=== DIRECTIONS FOR THIS TASK ===
Give back exactly the stretch of data below from the line holding "<!-- shield labels -->" through the line holding "<!-- street labels -->", both ends included, and leave the remaining lines out.

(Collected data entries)
+++

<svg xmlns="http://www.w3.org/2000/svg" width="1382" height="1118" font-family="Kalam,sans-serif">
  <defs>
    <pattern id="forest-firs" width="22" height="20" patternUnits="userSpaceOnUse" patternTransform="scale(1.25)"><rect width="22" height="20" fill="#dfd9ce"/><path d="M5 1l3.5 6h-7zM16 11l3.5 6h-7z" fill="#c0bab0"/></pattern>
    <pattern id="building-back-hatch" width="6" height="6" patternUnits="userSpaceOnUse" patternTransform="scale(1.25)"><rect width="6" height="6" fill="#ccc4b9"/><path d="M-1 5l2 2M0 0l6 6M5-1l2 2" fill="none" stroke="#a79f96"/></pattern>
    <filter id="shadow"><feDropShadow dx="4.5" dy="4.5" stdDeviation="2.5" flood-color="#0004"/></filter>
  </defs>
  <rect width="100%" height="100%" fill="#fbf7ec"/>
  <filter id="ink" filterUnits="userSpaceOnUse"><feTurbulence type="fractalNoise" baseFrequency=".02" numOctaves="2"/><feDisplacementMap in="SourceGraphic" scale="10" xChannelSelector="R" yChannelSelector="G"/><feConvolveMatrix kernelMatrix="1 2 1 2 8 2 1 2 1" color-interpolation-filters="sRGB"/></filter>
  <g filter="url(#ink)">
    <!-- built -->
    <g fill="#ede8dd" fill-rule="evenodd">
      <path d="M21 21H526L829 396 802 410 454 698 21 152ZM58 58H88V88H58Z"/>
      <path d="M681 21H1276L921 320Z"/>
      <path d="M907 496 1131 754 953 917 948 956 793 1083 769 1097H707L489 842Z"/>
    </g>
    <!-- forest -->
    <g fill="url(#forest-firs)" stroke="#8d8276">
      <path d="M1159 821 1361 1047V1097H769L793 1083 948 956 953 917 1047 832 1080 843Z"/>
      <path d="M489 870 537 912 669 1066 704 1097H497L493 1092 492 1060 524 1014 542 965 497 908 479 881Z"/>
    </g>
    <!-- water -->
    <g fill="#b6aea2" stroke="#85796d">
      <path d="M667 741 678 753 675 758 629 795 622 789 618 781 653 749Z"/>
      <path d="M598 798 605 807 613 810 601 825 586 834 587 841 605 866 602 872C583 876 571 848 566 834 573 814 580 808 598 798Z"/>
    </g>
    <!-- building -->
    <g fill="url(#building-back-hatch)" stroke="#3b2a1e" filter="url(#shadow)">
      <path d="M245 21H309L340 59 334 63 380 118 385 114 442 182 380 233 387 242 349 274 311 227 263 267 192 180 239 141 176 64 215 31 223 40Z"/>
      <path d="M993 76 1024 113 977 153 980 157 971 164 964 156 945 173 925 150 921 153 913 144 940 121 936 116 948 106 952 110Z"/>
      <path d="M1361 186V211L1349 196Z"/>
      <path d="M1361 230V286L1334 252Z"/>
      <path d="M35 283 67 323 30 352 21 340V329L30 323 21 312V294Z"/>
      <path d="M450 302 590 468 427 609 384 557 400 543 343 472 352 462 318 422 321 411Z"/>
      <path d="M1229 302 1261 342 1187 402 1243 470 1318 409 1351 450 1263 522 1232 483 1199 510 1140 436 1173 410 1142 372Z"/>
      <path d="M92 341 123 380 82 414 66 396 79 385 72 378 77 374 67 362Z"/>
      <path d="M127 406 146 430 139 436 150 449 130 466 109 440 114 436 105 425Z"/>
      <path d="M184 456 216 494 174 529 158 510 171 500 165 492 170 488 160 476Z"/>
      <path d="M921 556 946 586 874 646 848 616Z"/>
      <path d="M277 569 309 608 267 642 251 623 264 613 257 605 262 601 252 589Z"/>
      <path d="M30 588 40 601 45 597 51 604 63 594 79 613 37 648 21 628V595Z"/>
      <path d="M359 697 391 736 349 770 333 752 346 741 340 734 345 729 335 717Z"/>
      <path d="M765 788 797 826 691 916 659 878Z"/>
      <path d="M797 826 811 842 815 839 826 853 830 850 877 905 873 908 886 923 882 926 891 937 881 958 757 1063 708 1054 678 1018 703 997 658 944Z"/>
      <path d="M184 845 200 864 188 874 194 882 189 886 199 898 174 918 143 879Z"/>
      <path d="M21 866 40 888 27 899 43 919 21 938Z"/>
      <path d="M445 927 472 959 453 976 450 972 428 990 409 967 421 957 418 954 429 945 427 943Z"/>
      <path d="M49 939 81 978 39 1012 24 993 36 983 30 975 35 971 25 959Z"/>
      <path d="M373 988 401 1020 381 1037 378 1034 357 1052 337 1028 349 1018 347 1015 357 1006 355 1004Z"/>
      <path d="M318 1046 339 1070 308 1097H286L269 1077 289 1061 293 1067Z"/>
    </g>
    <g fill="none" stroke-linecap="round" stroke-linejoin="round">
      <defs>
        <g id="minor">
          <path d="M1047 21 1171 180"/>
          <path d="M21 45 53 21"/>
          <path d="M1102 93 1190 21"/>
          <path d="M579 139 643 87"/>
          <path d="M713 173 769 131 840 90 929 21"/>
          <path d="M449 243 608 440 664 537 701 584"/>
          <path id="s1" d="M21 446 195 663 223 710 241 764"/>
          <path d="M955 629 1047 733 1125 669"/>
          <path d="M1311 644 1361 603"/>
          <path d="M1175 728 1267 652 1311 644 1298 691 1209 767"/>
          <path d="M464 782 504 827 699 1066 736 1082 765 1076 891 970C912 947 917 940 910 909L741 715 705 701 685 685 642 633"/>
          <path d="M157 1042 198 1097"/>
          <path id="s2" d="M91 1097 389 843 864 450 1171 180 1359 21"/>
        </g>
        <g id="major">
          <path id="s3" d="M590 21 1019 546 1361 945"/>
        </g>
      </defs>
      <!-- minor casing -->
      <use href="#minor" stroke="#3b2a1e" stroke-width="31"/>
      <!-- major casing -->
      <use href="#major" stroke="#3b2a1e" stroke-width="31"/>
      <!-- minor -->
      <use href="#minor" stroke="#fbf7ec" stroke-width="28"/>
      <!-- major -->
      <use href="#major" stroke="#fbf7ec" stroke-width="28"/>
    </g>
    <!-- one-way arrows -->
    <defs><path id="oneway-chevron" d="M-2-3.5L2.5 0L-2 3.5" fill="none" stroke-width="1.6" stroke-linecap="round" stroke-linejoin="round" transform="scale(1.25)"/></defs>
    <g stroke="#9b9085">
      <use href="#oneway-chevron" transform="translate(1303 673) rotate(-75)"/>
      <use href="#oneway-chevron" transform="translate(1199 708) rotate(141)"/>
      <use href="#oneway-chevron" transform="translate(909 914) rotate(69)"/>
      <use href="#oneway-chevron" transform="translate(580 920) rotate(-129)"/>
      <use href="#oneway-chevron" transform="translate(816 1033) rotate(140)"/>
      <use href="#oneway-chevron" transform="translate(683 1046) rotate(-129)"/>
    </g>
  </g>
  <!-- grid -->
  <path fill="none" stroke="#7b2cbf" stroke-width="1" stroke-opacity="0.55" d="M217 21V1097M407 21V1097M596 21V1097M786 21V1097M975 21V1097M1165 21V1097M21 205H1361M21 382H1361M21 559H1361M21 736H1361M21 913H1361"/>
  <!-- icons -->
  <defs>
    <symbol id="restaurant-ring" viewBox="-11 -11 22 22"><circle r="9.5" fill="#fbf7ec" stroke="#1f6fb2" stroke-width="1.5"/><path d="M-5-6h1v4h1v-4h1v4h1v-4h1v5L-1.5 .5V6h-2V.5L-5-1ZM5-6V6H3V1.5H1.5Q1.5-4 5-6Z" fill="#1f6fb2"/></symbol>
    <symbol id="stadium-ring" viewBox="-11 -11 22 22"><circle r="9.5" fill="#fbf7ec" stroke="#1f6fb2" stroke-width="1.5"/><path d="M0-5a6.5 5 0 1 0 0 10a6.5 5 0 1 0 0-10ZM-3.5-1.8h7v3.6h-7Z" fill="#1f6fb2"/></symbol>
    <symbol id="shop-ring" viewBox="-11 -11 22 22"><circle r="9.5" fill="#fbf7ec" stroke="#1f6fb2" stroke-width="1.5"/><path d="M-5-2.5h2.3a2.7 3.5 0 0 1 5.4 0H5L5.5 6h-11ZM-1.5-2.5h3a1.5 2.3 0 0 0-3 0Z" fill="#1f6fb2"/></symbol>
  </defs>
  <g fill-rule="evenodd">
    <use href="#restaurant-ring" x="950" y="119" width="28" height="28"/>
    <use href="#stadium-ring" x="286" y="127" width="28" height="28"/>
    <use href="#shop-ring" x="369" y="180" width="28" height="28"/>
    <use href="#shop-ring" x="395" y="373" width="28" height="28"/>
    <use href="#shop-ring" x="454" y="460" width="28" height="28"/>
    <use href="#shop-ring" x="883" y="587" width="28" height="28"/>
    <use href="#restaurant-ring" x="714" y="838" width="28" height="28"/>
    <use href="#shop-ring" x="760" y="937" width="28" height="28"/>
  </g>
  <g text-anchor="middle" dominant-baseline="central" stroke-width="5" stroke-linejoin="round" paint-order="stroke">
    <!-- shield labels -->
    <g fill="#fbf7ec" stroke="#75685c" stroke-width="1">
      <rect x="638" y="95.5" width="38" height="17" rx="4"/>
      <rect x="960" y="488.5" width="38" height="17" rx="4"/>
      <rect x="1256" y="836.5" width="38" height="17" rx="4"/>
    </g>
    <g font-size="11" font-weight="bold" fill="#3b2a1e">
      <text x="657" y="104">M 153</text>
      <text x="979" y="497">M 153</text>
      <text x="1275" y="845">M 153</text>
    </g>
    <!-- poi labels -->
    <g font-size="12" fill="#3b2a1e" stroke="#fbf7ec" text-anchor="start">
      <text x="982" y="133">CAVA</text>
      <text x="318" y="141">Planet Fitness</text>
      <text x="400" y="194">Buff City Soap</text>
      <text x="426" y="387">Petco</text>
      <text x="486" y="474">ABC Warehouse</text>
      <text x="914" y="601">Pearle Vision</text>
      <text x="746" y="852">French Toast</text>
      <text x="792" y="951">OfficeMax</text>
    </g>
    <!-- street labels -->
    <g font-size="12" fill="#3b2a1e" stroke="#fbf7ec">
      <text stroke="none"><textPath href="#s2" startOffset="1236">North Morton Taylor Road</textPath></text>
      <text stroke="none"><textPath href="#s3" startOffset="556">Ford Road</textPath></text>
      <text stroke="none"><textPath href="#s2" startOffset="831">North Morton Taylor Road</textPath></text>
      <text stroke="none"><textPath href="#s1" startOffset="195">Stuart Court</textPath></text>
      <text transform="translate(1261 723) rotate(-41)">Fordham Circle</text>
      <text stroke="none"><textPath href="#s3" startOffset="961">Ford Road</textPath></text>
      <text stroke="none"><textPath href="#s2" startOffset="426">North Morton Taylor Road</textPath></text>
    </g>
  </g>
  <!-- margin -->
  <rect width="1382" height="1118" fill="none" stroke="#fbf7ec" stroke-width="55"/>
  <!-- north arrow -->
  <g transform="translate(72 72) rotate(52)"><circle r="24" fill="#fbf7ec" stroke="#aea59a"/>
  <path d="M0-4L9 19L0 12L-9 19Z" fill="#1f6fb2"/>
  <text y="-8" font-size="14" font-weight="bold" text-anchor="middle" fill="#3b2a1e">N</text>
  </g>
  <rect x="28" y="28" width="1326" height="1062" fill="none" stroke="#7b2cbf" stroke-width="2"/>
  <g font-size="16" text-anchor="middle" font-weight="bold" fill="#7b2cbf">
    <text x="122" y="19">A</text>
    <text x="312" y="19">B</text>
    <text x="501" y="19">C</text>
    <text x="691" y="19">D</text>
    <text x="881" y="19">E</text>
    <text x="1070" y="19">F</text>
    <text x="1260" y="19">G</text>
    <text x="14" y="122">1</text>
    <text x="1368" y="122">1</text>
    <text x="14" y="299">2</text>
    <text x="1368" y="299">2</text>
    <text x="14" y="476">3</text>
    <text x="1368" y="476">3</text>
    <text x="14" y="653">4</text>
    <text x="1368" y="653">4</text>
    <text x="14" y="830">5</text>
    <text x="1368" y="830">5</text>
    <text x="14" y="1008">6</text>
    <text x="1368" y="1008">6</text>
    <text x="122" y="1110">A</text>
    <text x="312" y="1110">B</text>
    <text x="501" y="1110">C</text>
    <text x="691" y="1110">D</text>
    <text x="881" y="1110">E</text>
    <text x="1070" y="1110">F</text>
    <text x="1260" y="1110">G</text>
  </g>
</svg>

+++

=== FINISHED TASK ===
    <!-- shield labels -->
    <g fill="#fbf7ec" stroke="#75685c" stroke-width="1">
      <rect x="638" y="95.5" width="38" height="17" rx="4"/>
      <rect x="960" y="488.5" width="38" height="17" rx="4"/>
      <rect x="1256" y="836.5" width="38" height="17" rx="4"/>
    </g>
    <g font-size="11" font-weight="bold" fill="#3b2a1e">
      <text x="657" y="104">M 153</text>
      <text x="979" y="497">M 153</text>
      <text x="1275" y="845">M 153</text>
    </g>
    <!-- poi labels -->
    <g font-size="12" fill="#3b2a1e" stroke="#fbf7ec" text-anchor="start">
      <text x="982" y="133">CAVA</text>
      <text x="318" y="141">Planet Fitness</text>
      <text x="400" y="194">Buff City Soap</text>
      <text x="426" y="387">Petco</text>
      <text x="486" y="474">ABC Warehouse</text>
      <text x="914" y="601">Pearle Vision</text>
      <text x="746" y="852">French Toast</text>
      <text x="792" y="951">OfficeMax</text>
    </g>
    <!-- street labels -->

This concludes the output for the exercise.